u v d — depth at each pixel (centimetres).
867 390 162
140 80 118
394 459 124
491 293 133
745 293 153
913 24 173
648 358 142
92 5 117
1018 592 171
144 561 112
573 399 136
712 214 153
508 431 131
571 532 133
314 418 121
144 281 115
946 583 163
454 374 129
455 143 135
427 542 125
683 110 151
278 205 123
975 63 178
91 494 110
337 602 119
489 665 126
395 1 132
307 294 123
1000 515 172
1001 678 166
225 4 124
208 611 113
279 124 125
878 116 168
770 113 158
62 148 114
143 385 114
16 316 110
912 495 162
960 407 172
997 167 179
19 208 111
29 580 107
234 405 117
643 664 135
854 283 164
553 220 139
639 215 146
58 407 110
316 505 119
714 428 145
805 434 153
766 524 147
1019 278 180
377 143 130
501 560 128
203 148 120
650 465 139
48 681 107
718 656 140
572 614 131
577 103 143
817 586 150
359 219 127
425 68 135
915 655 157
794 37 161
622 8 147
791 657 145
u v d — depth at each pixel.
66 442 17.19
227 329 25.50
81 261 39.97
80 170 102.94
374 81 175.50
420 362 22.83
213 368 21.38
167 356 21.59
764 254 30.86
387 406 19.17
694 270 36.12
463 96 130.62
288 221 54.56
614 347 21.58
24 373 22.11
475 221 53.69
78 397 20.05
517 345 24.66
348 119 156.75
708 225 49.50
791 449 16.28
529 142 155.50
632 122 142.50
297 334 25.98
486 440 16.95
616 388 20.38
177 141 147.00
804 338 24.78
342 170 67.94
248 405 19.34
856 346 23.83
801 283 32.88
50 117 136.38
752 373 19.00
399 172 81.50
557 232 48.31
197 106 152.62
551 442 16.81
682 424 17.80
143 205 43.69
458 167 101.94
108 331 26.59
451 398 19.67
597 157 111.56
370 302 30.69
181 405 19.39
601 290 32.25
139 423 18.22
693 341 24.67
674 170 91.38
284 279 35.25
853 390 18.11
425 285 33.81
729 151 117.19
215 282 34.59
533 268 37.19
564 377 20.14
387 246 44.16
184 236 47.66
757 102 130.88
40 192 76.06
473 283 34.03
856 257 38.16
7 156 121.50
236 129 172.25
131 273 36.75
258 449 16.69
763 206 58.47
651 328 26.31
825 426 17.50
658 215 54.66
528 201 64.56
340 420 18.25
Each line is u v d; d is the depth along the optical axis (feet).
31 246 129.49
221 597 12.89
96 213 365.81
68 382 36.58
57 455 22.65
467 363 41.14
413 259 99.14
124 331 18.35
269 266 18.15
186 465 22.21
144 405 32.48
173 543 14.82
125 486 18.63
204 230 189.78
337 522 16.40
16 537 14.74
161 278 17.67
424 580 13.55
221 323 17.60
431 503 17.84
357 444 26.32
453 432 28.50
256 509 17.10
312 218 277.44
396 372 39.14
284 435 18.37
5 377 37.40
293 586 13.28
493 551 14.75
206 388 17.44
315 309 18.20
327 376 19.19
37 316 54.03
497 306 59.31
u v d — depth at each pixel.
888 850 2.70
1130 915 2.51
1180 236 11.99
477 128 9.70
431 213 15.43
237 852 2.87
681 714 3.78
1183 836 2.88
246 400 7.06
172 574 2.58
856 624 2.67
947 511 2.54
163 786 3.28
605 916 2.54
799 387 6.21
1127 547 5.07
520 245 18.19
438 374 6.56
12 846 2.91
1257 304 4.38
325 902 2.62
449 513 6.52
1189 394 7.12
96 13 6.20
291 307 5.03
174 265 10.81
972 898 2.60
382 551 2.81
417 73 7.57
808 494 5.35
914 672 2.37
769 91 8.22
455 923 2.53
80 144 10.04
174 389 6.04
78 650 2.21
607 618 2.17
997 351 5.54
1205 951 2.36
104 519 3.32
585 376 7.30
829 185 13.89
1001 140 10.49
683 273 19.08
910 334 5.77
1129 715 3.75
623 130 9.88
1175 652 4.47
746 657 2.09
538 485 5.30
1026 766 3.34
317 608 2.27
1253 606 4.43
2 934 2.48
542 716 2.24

◆ YOUR ASSIGNMENT ◆
Once you find the line with "236 129 172.25" in the entries above, output it and each line after it up to and including the line with "221 323 17.60", and nothing else.

◆ OUTPUT BELOW ◆
236 129 172.25
131 273 36.75
258 449 16.69
763 206 58.47
651 328 26.31
825 426 17.50
658 215 54.66
528 201 64.56
340 420 18.25
Each line is u v d; d is the depth along the optical axis (feet).
31 246 129.49
221 597 12.89
96 213 365.81
68 382 36.58
57 455 22.65
467 363 41.14
413 259 99.14
124 331 18.35
269 266 18.15
186 465 22.21
144 405 32.48
173 543 14.82
125 486 18.63
204 230 189.78
337 522 16.40
16 537 14.74
161 278 17.67
424 580 13.55
221 323 17.60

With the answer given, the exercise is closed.